=== DIRECTIONS FOR THIS TASK ===
Working from the records below, repeat exactly the lines starting at the line that contains "sexuales explícitos. Esas" and ending at the line that contains "por el NCMEC -National Center for Missing and", inclusive.

=== SOURCE MATERIAL ===

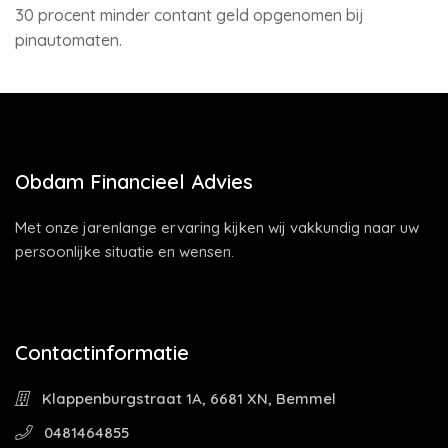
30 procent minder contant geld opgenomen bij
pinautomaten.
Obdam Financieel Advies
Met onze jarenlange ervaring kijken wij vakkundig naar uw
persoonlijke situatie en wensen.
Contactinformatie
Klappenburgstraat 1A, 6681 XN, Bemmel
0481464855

===
=== SOURCE MATERIAL ===

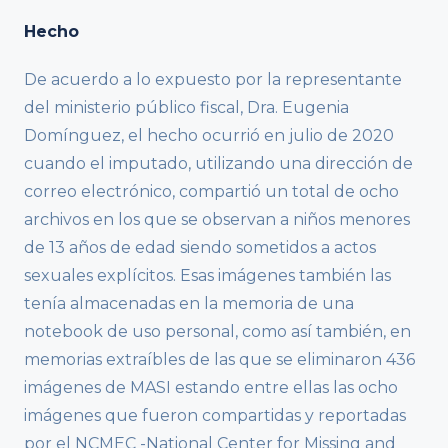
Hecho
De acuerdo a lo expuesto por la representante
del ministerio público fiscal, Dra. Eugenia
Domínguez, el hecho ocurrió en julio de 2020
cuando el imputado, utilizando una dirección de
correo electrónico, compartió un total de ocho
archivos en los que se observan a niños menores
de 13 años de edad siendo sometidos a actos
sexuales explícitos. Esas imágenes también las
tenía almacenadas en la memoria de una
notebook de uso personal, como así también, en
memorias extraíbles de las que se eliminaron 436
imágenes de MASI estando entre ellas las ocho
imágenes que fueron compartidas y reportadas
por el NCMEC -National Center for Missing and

===

=== FINISHED EXERCISE ===
sexuales explícitos. Esas imágenes también las
tenía almacenadas en la memoria de una
notebook de uso personal, como así también, en
memorias extraíbles de las que se eliminaron 436
imágenes de MASI estando entre ellas las ocho
imágenes que fueron compartidas y reportadas
por el NCMEC -National Center for Missing and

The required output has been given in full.